Quote:
Originally Posted by DiapDealer
[...] It just guesses what should be an opening quote or a closing quote or an apostrophe. It's guessing extremely well in my experience. Granted; I'm sure there's certain complex quotation situations (or extra spacing between words and quotation marks) where the algorithm may fail ... but I gave up worrying about it. I don't deal with anything that complex (quotationally speaking).  It handles nested quotes and continuation quotes (no closing quote for the previous para) just fine in my experience.
|
There was also this topic a few years back which discussed Smarten Punctuation breaking due to spaces before/after quotation marks:
https://www.mobileread.com/forums/sho...d.php?t=171920
Which ALSO reminded me of another case where I have seen it break, is when a closing quote is right before/after an em or en dash. Again, I don't have any specific examples on hand, but I can recall it happening.
And I thought of another example while I was OCRing last night, where "quotations" just get MANGLED. I deal with a lot of equations in text as well, and there are many cases of using "prime", "double prime", "triple prime", etc. etc.

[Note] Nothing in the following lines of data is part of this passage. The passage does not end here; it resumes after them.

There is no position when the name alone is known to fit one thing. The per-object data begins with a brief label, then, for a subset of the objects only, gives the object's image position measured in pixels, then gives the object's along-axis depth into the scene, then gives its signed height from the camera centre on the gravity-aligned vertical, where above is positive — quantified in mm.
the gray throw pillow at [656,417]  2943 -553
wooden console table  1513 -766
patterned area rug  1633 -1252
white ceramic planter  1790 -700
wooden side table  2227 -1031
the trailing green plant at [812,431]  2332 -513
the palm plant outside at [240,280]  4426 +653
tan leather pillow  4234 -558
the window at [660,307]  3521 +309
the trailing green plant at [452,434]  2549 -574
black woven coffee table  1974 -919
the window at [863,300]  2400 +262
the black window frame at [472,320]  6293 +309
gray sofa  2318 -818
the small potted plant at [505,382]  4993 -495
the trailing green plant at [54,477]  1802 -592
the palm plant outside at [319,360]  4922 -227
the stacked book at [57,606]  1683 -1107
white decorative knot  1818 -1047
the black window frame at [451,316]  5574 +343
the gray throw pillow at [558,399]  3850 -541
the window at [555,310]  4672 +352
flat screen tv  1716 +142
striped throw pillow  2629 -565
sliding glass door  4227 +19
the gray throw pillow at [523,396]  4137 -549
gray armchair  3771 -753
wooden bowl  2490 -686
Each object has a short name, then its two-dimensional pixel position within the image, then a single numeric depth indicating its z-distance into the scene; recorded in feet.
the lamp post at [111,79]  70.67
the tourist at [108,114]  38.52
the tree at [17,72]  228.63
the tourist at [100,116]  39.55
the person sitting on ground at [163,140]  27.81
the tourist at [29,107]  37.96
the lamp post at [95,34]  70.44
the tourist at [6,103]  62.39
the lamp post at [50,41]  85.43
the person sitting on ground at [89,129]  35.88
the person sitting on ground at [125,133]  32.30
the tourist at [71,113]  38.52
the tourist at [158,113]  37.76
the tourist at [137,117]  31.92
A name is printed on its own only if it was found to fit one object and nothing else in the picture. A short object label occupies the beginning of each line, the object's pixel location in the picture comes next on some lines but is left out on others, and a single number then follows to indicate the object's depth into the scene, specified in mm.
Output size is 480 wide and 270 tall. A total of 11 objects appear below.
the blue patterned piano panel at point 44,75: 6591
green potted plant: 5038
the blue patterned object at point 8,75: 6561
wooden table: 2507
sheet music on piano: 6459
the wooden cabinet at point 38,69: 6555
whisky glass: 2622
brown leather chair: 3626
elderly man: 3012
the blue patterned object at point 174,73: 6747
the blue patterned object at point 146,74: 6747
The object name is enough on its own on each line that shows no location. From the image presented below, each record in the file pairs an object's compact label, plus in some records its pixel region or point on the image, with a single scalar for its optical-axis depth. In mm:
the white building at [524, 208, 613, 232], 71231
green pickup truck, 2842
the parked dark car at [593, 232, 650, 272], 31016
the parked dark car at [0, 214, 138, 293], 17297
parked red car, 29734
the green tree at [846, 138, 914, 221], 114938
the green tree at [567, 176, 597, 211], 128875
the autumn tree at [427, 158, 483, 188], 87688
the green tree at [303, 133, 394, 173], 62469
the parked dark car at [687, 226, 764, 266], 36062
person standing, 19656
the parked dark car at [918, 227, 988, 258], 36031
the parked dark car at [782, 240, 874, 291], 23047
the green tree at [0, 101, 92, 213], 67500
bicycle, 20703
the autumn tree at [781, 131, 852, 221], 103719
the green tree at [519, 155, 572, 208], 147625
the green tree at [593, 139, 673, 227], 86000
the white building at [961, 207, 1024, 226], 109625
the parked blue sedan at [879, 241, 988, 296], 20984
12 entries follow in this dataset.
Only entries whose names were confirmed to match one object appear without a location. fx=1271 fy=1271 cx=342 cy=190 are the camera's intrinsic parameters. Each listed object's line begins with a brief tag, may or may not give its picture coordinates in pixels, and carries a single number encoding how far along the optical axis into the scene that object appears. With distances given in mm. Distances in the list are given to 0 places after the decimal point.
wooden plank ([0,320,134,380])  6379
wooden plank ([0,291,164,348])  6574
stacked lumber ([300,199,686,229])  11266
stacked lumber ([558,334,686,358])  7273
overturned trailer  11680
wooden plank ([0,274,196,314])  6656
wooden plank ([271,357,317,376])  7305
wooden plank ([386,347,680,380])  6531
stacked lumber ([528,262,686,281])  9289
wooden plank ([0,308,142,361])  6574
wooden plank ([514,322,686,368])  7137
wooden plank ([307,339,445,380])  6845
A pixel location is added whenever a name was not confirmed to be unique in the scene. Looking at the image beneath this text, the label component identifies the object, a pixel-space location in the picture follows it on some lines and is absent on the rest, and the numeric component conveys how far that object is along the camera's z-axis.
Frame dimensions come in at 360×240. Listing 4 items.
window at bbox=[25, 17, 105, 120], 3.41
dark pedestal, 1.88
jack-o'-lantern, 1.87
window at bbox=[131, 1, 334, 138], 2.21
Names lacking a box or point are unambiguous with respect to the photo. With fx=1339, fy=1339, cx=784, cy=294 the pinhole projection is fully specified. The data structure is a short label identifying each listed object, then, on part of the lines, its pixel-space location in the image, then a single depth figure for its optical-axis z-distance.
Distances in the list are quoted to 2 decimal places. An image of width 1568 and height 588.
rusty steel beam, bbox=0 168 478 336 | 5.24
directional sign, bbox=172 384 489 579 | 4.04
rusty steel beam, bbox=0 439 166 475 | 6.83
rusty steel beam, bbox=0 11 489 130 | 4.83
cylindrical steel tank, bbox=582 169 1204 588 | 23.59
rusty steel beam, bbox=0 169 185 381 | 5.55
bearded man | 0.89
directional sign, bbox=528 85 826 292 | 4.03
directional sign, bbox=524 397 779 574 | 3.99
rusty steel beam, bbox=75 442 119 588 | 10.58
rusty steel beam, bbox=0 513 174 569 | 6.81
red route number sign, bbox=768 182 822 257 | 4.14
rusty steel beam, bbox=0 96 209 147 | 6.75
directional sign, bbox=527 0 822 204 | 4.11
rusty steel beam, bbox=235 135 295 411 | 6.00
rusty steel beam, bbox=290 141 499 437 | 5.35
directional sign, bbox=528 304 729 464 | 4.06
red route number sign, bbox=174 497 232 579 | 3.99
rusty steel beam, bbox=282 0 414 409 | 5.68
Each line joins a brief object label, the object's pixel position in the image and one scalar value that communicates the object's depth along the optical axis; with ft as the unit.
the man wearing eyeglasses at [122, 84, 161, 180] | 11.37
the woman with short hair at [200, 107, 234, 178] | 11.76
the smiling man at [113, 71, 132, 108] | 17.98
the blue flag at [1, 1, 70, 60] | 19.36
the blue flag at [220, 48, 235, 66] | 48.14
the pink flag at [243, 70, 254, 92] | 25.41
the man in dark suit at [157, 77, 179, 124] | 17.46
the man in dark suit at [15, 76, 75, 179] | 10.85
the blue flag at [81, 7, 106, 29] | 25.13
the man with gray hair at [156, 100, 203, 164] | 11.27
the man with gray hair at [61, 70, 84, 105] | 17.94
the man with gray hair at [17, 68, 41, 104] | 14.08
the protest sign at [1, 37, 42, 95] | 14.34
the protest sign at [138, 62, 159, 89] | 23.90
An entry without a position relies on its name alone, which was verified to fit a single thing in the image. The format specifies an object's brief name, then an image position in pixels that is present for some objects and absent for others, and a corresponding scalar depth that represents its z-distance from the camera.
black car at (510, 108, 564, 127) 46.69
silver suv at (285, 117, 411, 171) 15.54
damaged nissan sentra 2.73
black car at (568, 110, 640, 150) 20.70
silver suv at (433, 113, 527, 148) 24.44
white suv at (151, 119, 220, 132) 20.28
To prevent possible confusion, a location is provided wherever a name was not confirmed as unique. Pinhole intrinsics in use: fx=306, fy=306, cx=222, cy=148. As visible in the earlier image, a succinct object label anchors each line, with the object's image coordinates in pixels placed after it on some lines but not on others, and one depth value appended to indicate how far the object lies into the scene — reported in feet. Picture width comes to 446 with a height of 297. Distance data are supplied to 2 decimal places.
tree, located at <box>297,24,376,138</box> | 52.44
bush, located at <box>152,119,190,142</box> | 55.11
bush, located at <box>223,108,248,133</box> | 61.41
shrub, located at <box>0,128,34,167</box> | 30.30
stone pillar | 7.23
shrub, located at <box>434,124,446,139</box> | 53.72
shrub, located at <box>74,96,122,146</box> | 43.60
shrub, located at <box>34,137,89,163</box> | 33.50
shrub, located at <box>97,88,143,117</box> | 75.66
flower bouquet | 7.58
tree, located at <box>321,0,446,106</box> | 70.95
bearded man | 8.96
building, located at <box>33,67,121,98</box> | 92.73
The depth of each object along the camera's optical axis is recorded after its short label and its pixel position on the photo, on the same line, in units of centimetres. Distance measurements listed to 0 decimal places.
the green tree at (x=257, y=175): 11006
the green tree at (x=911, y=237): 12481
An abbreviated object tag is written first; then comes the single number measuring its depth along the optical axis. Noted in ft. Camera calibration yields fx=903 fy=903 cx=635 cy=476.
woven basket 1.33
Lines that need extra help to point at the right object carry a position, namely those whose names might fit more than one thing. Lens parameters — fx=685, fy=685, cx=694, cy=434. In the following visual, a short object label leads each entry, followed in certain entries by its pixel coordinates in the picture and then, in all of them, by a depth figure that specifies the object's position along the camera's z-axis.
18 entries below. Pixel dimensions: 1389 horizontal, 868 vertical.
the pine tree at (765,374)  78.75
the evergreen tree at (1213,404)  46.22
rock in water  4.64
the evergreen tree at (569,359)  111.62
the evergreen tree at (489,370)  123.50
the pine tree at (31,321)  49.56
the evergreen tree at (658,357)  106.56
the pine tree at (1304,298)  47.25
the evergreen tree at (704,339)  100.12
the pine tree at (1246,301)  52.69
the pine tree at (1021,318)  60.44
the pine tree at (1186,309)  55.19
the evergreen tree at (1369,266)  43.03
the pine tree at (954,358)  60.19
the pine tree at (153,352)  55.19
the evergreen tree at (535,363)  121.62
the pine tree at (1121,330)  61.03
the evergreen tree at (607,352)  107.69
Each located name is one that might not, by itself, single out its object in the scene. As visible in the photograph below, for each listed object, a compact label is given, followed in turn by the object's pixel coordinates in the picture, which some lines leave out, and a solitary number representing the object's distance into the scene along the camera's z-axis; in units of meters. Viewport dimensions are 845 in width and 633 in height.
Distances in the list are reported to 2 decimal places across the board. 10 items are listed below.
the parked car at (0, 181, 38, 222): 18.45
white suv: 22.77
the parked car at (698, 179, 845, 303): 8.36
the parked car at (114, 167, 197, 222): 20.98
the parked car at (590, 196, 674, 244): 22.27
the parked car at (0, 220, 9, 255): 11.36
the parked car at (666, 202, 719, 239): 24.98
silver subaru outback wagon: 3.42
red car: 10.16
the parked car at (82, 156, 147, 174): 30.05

So x', y', m'', t'''. Again, I would avoid using the actual "prime" characters, and stick with the dumb equivalent (because of font issues on certain devices).
In some cases, there are HUNDREDS of "primes" throughout the text, and running the Smartening Algorithms will also just completely mangle those (and mangle subsequent quotation marks).
Quote:
Originally Posted by DiapDealer
You may appreciate the plugin's ability to consult a user-defined, custom list of words that start with apostrophes.
|
Sounds fantastic, next time I have to run it, I will let you know. Currently, I have another large journal I am OCRing. This time, instead of a ~2 million word journal, it is just a lowly ~1.1 million words.
Quote:
Originally Posted by BetterRed
|
Yes yes, I believe that might have been the topic. I knew it was hiding there somewhere. Usually I am good at hunting down these older posts. (or stumbling upon other posts, like that one you mentioned Tex2002ans + LaTeX!)
I really have to get around to organizing/categorizing older posts. So much good information just gets lost in the abyss!